▶ _About this exercise_
Set down the items verbatim, from their start through the line containing "gotowania mentalnego, a", including that line.

Items drawn from a dataset
#####

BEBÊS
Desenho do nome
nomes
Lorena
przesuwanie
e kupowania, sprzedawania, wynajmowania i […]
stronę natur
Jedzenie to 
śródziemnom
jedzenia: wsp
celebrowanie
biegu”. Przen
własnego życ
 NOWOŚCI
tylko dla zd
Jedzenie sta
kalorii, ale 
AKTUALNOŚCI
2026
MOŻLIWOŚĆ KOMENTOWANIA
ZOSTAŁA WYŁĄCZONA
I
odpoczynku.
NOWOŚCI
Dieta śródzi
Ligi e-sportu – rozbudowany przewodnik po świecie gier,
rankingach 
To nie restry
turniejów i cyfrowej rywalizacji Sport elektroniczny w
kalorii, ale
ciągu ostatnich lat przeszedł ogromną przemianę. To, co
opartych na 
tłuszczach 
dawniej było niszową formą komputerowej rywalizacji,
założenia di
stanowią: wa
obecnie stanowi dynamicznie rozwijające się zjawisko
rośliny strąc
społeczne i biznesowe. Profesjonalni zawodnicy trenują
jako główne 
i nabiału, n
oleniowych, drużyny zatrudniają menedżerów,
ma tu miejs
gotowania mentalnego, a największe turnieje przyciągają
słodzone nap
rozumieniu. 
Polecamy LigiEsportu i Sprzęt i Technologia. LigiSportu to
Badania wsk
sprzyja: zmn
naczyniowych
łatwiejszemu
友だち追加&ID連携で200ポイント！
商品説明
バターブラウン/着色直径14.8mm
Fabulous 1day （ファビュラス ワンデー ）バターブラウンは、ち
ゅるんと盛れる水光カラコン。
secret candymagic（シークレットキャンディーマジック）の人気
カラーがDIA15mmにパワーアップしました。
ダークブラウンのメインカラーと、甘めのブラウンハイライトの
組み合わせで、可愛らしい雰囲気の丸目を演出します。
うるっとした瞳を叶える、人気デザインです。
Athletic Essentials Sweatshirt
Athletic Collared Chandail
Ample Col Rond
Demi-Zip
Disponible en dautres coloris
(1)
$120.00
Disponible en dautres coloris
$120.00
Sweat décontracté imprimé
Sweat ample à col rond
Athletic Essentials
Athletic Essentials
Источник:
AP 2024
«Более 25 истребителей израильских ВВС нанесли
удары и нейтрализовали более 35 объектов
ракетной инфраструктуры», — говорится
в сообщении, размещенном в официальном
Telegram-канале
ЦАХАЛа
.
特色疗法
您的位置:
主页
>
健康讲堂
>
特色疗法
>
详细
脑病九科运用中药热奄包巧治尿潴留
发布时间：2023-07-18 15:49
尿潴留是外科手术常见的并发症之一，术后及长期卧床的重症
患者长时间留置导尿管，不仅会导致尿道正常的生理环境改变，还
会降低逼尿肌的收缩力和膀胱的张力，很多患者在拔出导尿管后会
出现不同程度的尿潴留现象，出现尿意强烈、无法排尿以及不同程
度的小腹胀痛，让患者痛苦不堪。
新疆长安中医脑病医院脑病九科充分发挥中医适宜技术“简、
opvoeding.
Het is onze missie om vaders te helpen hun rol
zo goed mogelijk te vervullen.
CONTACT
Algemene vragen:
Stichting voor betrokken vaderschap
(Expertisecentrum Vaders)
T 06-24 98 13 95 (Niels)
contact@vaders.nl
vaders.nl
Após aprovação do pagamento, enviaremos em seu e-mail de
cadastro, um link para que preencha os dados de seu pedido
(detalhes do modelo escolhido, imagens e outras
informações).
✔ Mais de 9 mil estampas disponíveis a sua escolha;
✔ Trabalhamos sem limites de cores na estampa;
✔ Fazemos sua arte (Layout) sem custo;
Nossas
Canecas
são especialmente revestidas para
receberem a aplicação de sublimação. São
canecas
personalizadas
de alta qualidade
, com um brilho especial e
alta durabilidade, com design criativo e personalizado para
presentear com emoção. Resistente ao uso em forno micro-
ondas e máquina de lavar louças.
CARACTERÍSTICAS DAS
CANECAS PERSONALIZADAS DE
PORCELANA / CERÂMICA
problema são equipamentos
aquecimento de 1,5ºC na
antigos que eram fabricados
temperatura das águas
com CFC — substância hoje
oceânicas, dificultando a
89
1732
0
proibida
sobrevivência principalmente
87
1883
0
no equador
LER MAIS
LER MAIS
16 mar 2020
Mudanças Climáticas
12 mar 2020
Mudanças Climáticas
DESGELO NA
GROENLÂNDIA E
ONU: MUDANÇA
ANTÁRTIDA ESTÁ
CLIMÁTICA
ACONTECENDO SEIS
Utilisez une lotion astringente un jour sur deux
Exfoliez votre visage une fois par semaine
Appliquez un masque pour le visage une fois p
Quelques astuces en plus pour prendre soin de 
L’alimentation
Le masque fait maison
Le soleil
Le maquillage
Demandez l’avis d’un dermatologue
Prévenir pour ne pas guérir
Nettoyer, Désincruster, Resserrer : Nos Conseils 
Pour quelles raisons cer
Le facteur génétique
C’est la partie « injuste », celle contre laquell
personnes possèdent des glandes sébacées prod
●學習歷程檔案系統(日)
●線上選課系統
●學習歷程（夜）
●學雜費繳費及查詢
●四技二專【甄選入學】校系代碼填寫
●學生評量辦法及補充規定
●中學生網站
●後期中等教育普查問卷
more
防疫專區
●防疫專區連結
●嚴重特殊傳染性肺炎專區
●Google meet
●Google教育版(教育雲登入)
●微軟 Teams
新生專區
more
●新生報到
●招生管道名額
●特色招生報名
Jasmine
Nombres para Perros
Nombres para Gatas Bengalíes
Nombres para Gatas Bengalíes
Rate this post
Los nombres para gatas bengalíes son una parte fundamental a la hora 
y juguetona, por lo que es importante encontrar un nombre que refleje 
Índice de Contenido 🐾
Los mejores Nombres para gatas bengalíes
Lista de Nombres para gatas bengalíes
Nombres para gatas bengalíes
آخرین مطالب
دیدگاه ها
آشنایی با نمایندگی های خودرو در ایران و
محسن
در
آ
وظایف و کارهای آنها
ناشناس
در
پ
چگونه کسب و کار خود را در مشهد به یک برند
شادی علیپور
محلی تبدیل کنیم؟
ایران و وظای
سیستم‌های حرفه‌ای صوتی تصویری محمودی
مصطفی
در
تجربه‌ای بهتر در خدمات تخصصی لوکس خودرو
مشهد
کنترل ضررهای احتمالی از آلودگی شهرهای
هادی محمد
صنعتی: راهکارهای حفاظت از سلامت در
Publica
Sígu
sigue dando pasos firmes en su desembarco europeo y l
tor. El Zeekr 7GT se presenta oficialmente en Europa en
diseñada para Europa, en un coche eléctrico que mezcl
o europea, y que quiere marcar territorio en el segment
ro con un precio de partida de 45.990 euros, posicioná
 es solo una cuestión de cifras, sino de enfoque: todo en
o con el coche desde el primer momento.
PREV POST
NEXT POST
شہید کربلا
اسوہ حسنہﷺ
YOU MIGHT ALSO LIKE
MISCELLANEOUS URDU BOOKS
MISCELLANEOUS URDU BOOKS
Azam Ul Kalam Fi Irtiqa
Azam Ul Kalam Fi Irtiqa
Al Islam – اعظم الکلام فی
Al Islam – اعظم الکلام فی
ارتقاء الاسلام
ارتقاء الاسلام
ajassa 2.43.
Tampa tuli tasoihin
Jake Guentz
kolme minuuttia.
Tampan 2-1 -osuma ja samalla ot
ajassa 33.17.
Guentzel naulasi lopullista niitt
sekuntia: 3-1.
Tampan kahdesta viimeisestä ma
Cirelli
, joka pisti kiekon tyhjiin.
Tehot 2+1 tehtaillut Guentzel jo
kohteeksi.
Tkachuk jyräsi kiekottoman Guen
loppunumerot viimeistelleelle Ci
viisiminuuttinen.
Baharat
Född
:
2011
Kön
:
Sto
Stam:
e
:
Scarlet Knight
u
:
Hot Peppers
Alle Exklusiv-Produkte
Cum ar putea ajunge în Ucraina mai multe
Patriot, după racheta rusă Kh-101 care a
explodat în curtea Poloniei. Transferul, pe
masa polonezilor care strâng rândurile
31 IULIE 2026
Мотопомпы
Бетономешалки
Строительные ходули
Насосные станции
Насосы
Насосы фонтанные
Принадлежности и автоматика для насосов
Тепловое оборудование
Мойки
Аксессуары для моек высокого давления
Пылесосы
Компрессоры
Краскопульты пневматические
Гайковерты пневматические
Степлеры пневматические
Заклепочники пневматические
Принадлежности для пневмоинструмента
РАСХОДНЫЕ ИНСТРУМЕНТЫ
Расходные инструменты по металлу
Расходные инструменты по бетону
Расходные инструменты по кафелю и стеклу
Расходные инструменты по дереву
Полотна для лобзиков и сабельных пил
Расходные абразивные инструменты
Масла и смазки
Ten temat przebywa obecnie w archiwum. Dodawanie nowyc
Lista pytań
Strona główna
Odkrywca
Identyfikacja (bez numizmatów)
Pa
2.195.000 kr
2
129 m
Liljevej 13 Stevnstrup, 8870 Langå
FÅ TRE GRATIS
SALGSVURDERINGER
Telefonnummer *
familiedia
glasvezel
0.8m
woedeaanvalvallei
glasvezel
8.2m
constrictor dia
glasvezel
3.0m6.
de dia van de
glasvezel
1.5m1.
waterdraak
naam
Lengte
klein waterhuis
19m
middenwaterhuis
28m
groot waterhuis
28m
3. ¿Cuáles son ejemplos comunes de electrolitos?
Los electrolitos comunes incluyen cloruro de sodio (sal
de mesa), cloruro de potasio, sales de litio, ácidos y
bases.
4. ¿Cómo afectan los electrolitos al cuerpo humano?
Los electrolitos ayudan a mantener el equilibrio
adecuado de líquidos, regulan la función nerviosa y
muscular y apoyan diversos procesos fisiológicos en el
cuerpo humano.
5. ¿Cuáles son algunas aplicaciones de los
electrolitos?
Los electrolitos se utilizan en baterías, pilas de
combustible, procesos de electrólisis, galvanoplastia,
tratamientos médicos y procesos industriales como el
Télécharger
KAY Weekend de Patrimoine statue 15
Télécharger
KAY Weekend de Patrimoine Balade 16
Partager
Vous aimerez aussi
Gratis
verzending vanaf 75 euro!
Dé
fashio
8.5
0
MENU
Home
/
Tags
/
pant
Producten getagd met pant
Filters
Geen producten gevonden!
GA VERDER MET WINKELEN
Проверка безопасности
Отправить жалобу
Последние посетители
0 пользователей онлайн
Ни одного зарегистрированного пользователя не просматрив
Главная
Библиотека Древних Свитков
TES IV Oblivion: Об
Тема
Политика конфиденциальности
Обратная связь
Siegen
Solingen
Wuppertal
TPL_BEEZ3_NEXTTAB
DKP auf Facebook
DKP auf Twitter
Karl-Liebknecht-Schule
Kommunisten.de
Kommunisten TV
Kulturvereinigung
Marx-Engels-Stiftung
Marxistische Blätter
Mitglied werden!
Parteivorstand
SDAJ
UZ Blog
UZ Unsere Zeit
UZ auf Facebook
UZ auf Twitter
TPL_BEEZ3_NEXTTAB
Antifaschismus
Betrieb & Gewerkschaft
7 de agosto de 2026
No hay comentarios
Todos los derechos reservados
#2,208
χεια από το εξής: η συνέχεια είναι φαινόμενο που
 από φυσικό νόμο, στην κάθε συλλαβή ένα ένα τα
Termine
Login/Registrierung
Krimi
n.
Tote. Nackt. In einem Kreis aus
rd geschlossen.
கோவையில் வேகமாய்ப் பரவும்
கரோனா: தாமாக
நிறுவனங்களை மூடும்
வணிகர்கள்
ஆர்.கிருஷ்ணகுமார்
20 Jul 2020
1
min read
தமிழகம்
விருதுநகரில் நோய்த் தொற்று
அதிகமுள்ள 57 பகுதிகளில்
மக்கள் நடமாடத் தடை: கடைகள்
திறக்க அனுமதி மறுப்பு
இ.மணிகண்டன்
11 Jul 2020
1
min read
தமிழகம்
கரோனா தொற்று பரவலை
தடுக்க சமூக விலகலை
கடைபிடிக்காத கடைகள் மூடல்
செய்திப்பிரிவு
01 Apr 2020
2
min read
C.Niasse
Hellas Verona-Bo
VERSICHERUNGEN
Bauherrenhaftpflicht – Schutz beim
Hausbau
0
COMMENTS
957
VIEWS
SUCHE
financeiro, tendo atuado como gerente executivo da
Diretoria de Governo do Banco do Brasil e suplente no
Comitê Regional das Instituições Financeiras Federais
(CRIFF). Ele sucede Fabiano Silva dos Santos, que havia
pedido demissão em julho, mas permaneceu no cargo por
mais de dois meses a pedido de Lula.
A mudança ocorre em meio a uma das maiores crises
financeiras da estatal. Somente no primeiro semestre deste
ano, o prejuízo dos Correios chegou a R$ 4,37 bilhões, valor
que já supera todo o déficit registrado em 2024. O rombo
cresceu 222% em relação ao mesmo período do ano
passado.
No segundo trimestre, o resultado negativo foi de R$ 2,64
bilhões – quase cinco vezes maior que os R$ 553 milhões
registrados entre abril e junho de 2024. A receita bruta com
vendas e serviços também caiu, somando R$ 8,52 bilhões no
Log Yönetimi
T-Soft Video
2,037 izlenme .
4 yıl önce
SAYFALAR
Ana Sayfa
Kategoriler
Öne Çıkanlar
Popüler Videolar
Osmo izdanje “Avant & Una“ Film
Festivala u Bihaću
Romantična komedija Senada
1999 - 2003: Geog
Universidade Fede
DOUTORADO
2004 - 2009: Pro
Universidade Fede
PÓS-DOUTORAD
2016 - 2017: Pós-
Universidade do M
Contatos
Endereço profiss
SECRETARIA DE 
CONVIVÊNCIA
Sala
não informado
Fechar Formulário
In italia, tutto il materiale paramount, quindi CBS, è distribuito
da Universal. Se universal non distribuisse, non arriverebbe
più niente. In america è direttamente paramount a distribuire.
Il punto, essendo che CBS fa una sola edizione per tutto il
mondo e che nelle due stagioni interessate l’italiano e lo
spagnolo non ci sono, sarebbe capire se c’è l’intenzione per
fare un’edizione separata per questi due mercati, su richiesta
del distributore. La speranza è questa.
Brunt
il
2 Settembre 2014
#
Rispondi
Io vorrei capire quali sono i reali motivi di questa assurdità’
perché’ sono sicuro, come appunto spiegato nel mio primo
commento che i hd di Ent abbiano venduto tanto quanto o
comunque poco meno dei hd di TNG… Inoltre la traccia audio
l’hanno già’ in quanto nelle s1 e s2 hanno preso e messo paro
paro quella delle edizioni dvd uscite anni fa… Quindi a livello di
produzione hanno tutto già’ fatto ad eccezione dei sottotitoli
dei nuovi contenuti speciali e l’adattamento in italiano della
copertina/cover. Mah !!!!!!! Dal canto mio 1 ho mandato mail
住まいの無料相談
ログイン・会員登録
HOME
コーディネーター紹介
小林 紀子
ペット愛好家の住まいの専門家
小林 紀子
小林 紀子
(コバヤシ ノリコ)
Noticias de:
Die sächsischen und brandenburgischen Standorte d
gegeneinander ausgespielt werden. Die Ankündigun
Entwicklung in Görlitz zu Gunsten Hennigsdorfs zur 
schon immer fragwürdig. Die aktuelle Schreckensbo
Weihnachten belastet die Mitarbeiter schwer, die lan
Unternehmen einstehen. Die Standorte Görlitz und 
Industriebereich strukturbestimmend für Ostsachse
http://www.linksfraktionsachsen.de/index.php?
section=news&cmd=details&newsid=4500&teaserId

#####

▶ _Answer to the problem_
BEBÊS
Desenho do nome
nomes
Lorena
przesuwanie
e kupowania, sprzedawania, wynajmowania i […]
stronę natur
Jedzenie to 
śródziemnom
jedzenia: wsp
celebrowanie
biegu”. Przen
własnego życ
 NOWOŚCI
tylko dla zd
Jedzenie sta
kalorii, ale 
AKTUALNOŚCI
2026
MOŻLIWOŚĆ KOMENTOWANIA
ZOSTAŁA WYŁĄCZONA
I
odpoczynku.
NOWOŚCI
Dieta śródzi
Ligi e-sportu – rozbudowany przewodnik po świecie gier,
rankingach 
To nie restry
turniejów i cyfrowej rywalizacji Sport elektroniczny w
kalorii, ale
ciągu ostatnich lat przeszedł ogromną przemianę. To, co
opartych na 
tłuszczach 
dawniej było niszową formą komputerowej rywalizacji,
założenia di
stanowią: wa
obecnie stanowi dynamicznie rozwijające się zjawisko
rośliny strąc
społeczne i biznesowe. Profesjonalni zawodnicy trenują
jako główne 
i nabiału, n
oleniowych, drużyny zatrudniają menedżerów,
ma tu miejs
gotowania mentalnego, a największe turnieje przyciągają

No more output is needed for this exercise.